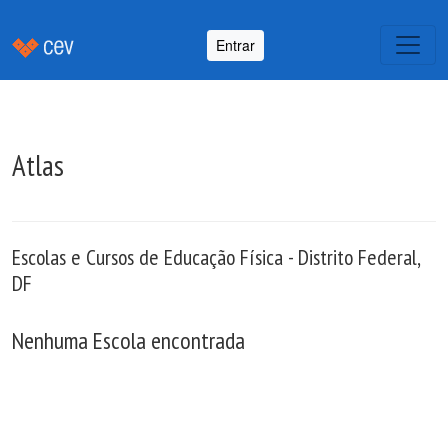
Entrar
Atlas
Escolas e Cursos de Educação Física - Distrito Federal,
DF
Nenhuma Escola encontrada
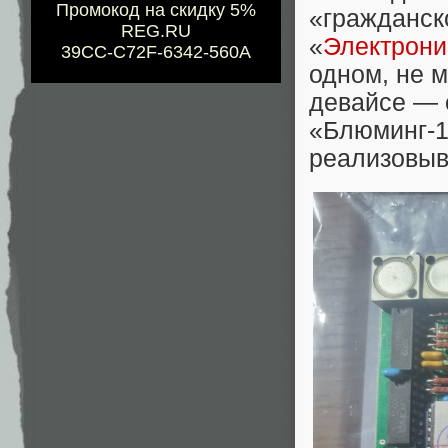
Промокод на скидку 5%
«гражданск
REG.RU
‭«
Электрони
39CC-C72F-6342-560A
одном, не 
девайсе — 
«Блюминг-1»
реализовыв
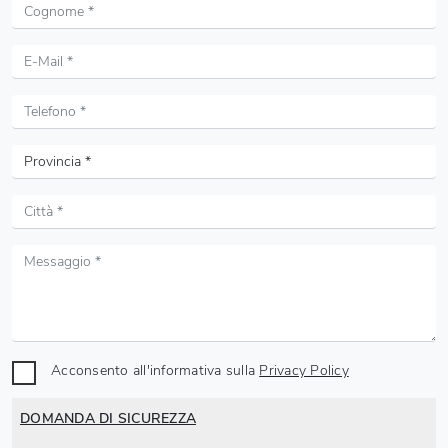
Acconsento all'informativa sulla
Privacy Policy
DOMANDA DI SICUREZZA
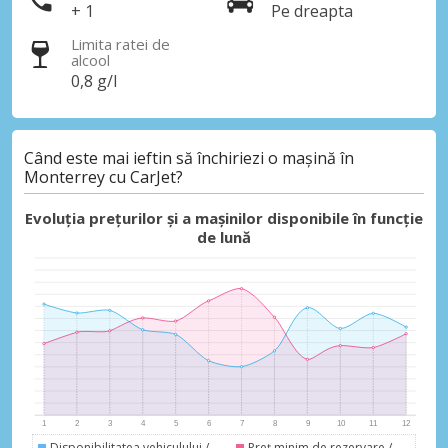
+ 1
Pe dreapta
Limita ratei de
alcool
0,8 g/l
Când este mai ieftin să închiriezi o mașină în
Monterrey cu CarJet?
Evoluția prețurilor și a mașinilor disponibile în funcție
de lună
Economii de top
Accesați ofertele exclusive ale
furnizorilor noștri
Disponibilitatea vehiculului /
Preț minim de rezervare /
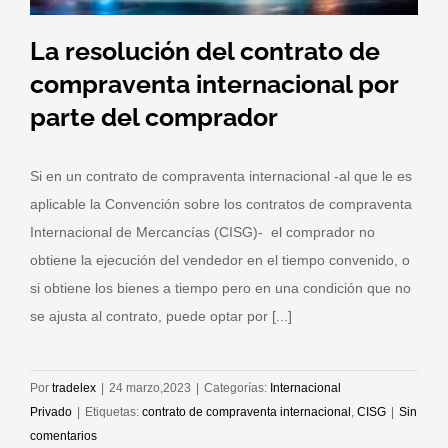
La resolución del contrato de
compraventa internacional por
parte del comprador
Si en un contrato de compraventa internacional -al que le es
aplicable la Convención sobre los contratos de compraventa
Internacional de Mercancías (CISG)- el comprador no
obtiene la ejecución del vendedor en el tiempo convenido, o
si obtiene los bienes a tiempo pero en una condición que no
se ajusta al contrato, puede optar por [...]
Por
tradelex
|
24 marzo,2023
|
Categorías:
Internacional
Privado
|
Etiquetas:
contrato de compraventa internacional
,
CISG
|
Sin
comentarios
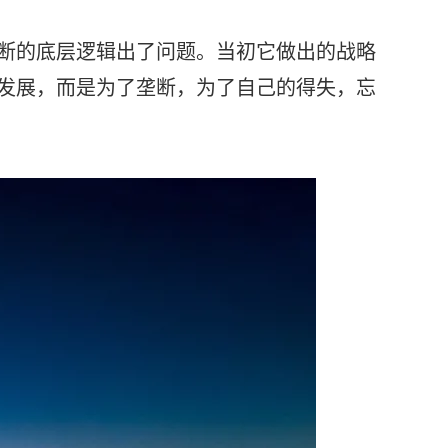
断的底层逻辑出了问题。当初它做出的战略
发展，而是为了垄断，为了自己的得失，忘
****************************************
Your objective
Using the records above, copy exactly and only the lines from the line with "Limita ratei de" through the end, both included; leave every picture out.

Solution for this exercise
Limita ratei de
alcool
0,8 g/l
Când este mai ieftin să închiriezi o mașină în
Monterrey cu CarJet?
Evoluția prețurilor și a mașinilor disponibile în funcție
de lună
Economii de top
Accesați ofertele exclusive ale
furnizorilor noștri
Disponibilitatea vehiculului /
Preț minim de rezervare /
La resolución del contrato de
compraventa internacional por
parte del comprador
Si en un contrato de compraventa internacional -al que le es
aplicable la Convención sobre los contratos de compraventa
Internacional de Mercancías (CISG)- el comprador no
obtiene la ejecución del vendedor en el tiempo convenido, o
si obtiene los bienes a tiempo pero en una condición que no
se ajusta al contrato, puede optar por [...]
Por
tradelex
|
24 marzo,2023
|
Categorías:
Internacional
Privado
|
Etiquetas:
contrato de compraventa internacional
,
CISG
|
Sin
comentarios
断的底层逻辑出了问题。当初它做出的战略
发展，而是为了垄断，为了自己的得失，忘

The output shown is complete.